MATERIAL FOR THE TASK:
══════════════════════════════
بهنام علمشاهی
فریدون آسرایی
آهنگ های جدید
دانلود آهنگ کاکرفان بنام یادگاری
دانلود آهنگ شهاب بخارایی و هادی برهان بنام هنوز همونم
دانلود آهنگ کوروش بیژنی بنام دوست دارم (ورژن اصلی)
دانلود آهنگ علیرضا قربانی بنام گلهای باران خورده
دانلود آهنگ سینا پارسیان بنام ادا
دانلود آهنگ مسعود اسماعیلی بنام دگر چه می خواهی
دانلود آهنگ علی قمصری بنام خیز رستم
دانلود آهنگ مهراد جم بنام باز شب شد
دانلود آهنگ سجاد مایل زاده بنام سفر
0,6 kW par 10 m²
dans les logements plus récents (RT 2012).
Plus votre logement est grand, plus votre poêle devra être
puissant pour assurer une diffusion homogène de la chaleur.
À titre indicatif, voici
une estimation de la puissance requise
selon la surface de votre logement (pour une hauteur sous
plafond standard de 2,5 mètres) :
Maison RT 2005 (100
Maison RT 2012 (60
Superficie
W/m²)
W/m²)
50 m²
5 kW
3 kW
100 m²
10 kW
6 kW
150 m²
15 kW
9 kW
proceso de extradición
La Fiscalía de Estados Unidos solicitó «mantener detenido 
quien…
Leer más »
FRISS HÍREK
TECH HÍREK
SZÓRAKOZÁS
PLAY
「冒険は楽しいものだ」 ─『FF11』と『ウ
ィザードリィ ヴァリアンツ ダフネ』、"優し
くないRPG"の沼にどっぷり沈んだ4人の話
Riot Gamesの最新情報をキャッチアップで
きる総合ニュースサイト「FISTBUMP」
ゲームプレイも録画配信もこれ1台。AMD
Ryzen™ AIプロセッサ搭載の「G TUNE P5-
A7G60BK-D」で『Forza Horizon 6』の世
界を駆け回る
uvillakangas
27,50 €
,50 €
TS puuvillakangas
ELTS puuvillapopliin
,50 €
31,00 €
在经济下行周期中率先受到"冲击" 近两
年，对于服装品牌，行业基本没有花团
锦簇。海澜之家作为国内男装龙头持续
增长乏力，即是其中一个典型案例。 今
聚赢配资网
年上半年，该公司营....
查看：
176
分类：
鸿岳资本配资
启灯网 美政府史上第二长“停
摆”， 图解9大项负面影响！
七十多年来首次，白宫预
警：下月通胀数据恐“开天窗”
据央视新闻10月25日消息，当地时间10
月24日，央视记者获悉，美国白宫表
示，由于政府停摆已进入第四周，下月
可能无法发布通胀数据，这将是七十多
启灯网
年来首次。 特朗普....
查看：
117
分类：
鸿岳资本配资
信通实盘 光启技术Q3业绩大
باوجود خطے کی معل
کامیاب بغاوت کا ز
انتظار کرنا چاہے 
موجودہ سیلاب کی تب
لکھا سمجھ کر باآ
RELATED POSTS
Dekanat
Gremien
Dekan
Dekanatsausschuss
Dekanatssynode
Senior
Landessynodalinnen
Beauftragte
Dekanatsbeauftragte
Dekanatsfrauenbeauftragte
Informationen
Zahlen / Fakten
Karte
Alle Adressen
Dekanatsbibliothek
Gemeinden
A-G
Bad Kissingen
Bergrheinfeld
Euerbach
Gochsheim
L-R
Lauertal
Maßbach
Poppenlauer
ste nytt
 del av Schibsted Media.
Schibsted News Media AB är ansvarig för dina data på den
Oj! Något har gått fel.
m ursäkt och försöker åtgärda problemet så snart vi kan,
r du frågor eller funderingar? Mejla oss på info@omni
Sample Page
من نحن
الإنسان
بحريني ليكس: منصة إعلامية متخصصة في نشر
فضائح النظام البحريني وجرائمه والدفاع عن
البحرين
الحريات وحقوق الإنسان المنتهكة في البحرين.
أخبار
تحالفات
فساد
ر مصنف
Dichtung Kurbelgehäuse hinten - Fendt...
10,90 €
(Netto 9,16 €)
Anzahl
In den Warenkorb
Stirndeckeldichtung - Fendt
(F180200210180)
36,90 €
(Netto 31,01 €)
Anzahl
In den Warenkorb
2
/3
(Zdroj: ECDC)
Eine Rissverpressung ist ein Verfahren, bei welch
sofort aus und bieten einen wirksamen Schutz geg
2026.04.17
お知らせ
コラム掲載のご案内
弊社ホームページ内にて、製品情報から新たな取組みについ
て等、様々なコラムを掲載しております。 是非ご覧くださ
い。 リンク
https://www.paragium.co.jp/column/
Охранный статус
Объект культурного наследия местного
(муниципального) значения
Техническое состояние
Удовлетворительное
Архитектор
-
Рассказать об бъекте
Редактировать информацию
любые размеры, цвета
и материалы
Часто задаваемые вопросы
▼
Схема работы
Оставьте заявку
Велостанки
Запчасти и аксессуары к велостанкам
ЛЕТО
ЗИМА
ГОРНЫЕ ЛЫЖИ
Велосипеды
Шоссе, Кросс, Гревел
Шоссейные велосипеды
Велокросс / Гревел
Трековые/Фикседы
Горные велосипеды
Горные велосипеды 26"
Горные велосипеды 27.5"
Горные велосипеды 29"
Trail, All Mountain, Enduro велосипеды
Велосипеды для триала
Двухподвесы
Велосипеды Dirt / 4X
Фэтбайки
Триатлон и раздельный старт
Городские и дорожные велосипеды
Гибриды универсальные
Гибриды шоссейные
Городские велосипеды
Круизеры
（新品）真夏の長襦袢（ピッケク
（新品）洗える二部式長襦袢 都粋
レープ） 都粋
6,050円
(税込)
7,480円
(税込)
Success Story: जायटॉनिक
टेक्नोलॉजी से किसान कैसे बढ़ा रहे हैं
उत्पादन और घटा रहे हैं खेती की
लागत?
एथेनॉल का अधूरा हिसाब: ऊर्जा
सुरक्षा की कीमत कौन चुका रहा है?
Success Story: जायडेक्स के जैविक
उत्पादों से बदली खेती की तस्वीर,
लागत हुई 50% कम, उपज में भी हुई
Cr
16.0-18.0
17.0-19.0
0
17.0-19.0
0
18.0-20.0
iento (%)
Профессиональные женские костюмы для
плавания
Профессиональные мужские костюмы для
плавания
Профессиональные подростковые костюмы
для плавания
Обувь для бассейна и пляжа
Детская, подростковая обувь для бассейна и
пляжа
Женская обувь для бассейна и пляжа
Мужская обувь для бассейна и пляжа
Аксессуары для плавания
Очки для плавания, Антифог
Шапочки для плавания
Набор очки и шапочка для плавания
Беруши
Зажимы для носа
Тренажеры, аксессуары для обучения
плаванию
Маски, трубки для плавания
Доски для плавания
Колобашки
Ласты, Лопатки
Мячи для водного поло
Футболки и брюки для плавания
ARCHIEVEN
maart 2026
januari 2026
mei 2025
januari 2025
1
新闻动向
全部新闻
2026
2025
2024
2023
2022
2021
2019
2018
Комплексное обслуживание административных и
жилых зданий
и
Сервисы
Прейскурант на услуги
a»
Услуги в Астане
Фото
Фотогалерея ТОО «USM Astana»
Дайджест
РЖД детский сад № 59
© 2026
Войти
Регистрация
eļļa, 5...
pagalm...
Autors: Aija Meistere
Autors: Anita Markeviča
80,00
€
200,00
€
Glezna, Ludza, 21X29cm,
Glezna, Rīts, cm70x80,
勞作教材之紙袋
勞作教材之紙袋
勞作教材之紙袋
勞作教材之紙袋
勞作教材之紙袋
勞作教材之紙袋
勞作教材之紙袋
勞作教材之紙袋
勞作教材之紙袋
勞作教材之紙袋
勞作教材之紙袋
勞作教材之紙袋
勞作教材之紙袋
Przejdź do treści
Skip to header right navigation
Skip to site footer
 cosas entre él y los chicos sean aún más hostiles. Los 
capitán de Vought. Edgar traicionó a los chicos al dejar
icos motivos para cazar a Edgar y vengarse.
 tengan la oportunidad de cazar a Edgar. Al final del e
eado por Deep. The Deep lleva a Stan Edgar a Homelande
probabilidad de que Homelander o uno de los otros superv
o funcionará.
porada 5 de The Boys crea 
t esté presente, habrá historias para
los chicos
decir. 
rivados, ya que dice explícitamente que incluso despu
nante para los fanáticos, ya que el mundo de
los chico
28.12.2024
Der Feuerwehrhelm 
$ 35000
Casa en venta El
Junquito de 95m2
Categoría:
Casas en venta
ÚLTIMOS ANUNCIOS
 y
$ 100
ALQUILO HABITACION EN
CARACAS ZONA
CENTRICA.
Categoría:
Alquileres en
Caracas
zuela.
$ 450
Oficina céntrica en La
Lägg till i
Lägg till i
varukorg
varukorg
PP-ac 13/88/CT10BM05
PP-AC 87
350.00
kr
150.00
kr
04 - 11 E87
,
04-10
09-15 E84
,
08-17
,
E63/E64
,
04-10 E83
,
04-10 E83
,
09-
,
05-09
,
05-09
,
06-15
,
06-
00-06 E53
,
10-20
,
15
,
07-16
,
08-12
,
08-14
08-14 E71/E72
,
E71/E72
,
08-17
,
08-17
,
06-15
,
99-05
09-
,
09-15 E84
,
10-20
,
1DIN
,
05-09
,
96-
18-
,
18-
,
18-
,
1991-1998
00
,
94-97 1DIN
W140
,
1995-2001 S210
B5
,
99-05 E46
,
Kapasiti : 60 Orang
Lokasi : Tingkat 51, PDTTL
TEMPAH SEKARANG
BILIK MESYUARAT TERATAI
══════════════════════════════
Out of the data above, give again only the lines starting at the one holding "لکھا سمجھ کر باآ" and ending at the one holding "m ursäkt och", unchanged.

لکھا سمجھ کر باآ
RELATED POSTS
Dekanat
Gremien
Dekan
Dekanatsausschuss
Dekanatssynode
Senior
Landessynodalinnen
Beauftragte
Dekanatsbeauftragte
Dekanatsfrauenbeauftragte
Informationen
Zahlen / Fakten
Karte
Alle Adressen
Dekanatsbibliothek
Gemeinden
A-G
Bad Kissingen
Bergrheinfeld
Euerbach
Gochsheim
L-R
Lauertal
Maßbach
Poppenlauer
ste nytt
 del av Schibsted Media.
Schibsted News Media AB är ansvarig för dina data på den
Oj! Något har gått fel.
m ursäkt och försöker åtgärda problemet så snart vi kan,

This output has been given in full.